SPC(統計的工程管理)及びMSA(測定システム解析)とは?【管理図、ゲージR&R】
MSAは測定システム解析の事で、SPC(統計的工程管理)は製造段階から、完成品の品質に強い影響を与える各種データを測定/監視して不良品が出来る前に工程異常を発見/解決していきます。その測定データが正しい事を保証するのがMSAです。
(動画時間: 4:49)
「MSAとSPCについての動画をやってくれませんか?」
こんにちは、リーンシグマ、ブラックベルトのマイク根上です。業務改善コンサルをしています。
今回このリクエストを頂きました。
「MSAとSPCについての動画をやってくれませんか?」
MSAは「Measurement System Analysis」、SPCは「Statistical Process Control」の頭文字で、一般的に測定システム解析と統計的工程管理と訳されています。
どちらも製造業界での話ですが、僕の目標はこういった概念もサービス業や一般のビジネスマンにも使えるようにする事です。ですから数式は一切無しでご説明します。
SPC(統計的工程管理)とは?
SPCから話すとなぜMSAが必要なのかが分かってきます。SPCが使われる前の品質管理は全品管理と言って、商品が出来上がってから全品を不良が無いかを調べてました。不良が有ればそこで排除していましたので、非常に時間とコストが掛かっていたし、不良率も高かったです。
それに対して統計的工程管理、SPCは製造段階から、完成品の品質に強い影響を与える各種データ、つまりCTQ(Critical To Quality: 重要品質特性)のデータを測定/監視していき、不良品が出来る前に工程異常を発見/解決していきます。

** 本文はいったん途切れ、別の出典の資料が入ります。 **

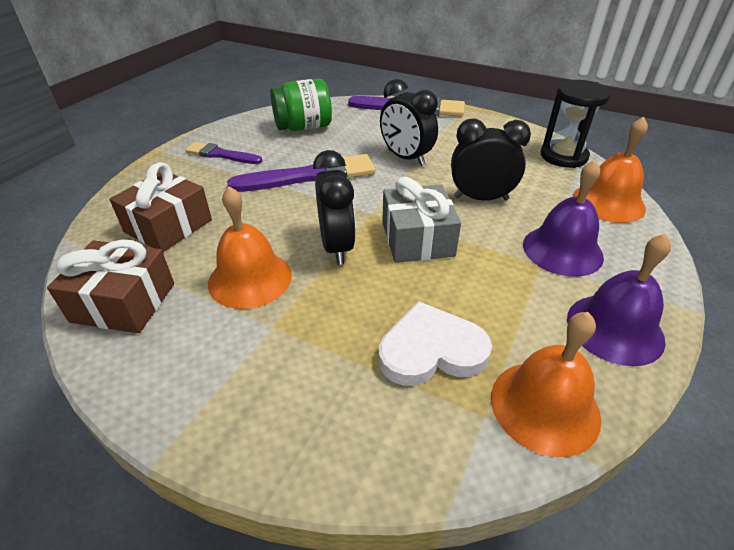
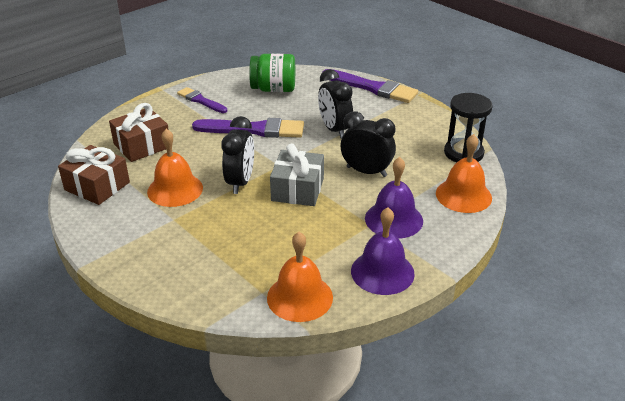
camera: 20 degrees right, 5 degrees down
(431, 350) = (256, 254): white heart -> none

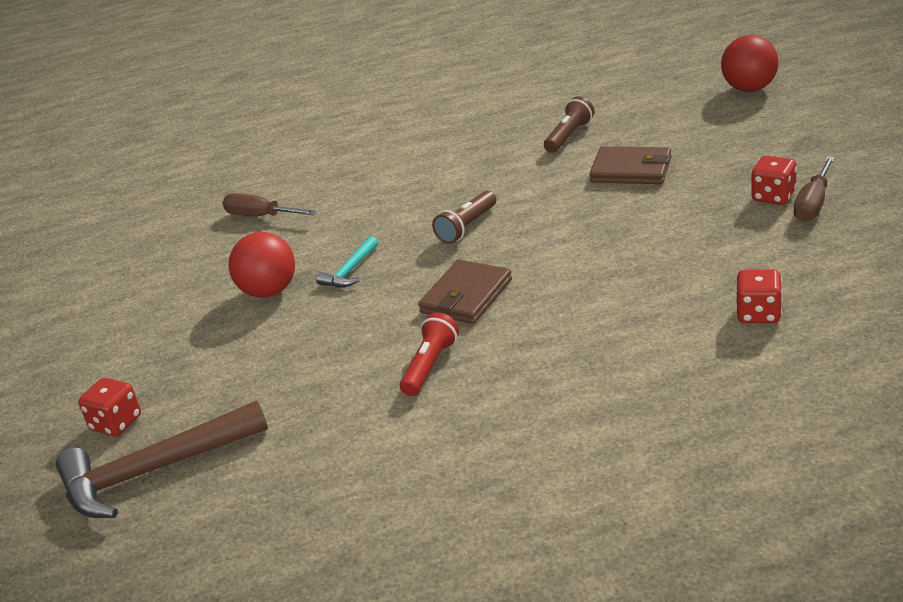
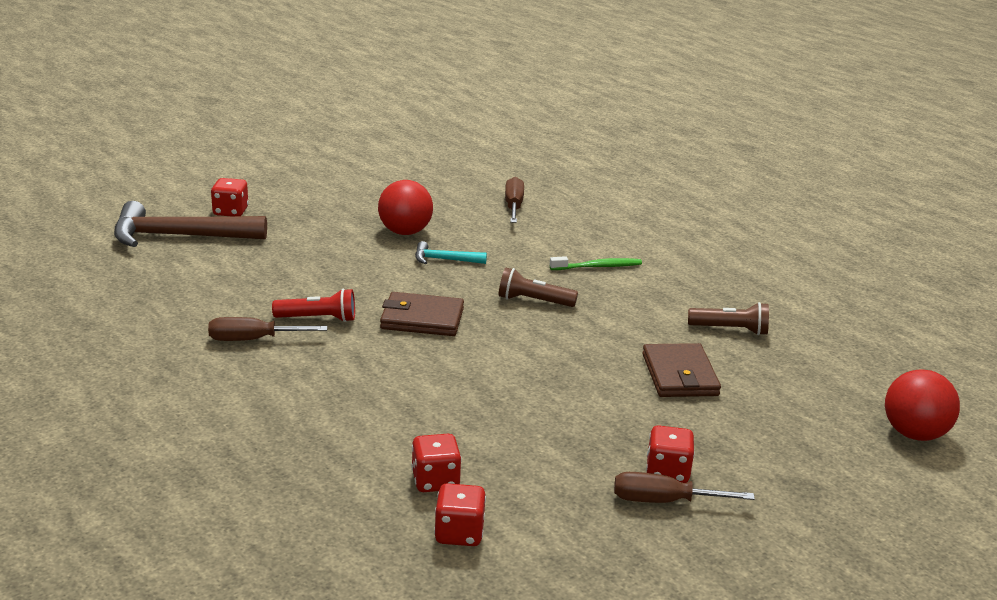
camera: 60 degrees right, 5 degrees down
(154, 471) = (179, 236): brown hammer -> brown hammer turned 45 degrees counterclockwise
(421, 184) = (598, 267): none -> green toothbrush
(453, 416) = (253, 340): none -> brown screwdriver
(840, 308) = (459, 533): none -> red dice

つまり、不良品が出ない状態を目指すのです。
それを実現するのに統計の力を使います。特にQC7つ道具の管理図が代表例です。下記が管理図の例です。
横軸が時間で、縦軸がCTQの測定値です。中心の横線が平均値で、その上下の二本の線以内が許容範囲になります。許容範囲を超えたら異常ですし、その範囲内でも統計的に異常が見つけられます。この管理図のエクセルテンプレートを作りましたので、次のリンクをクリックして使ってみて下さい。
⇒「Xbar-R管理図をエクセルテンプレートで簡単に作る。【エクセルテンプレート】」
素晴らしい仕組みですね。実際にこれで不良率も生産性も飛躍的に向上しました。前回の記事でご紹介したエドワーズ・デミングはまさに私達日本人にこのSPCを教えてくれたのです。
⇒「エドワーズ・デミング – 日本の品質経営の父【カイゼン偉人伝】」
MSA(測定システム解析)とは何で、なぜ必要か?
この素晴らしいSPCですが一つ重大な問題があります。製造段階でCTQを測定する時の誤差が出てしまう事です。英語で「Garbage in, garbage out」という言葉が有ります。「ゴミを入れたらゴミが出てくる」という意味ですが、間違った測定値を管理図に書いていたとしたらどうなりますか?
もちろん間違った判断をしてしまいますね。悪い事にこの測定誤差はいつも起こります。測定者による誤差、測定器による誤差、測定方法による誤差と色々有ります。同じ人が同じ器具で同じ方法で同じものを2回測って、違う測定値で測定される事が多々あります。
この問題を対処するためにMSA、測定システム解析が開発されました。MSAでよく使われるのがゲージR&Rというツールです。このテンプレートも作りました。
⇒「ゲージR&R分析のやり方、図解で分かる【エクセルテンプレート】」
MSAで今の測定システムからの測定データに、どれだけバラツキが含んでいるかを把握できて、それが許容範囲なのかどうかを知ることが出来ます。
このSPCとMSAのサービス業務改善への応用
以上がSPCとMSAの説明でしたが、これをどうやってサービス業務改善に応用しましょうか?まぁ、簡単ではないですね。しかし今までデータを使って業務改善をする文化が無かった所に数値データを集めて活用する努力をすると改善機会が沢山あります。
SPCの応用で、顧客に自社のサービスが提供される前に、ミスの兆候を管理する事は有効です。例えば、遅配を無くすために、予定通りの出荷を管理するなどです。
MSAの応用としては、「ゴミを入れたらゴミが出てくる」の概念は色んな所で注意点になります。データ分析をする時は常に肝に入れましょう。
今日はSPCとMSAについて話をしました。